ACTION ITEM: Please update the text of these entries by changing every "txtai" to "TxtAI" and leaving everything else the same. Omit the pictures from your answer.

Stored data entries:
==============================

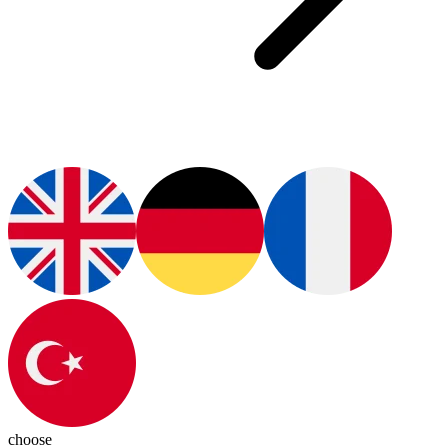
choose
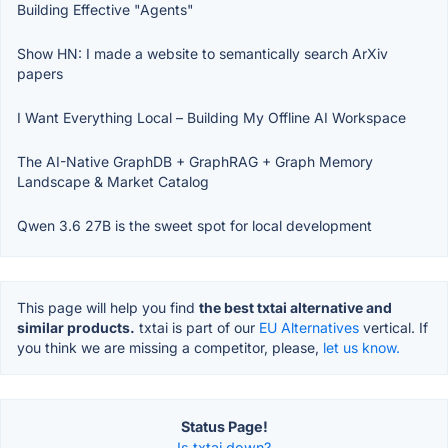
Building Effective "Agents"
Show HN: I made a website to semantically search ArXiv
papers
I Want Everything Local – Building My Offline AI Workspace
The AI-Native GraphDB + GraphRAG + Graph Memory
Landscape & Market Catalog
Qwen 3.6 27B is the sweet spot for local development
This page will help you find
the best txtai alternative and
similar products.
txtai is part of our
EU Alternatives
vertical. If
you think we are missing a competitor, please,
let us know.
Status Page!
Is txtai down?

==============================

ANSWER:
choose
Building Effective "Agents"
Show HN: I made a website to semantically search ArXiv
papers
I Want Everything Local – Building My Offline AI Workspace
The AI-Native GraphDB + GraphRAG + Graph Memory
Landscape & Market Catalog
Qwen 3.6 27B is the sweet spot for local development
This page will help you find
the best TxtAI alternative and
similar products.
TxtAI is part of our
EU Alternatives
vertical. If
you think we are missing a competitor, please,
let us know.
Status Page!
Is TxtAI down?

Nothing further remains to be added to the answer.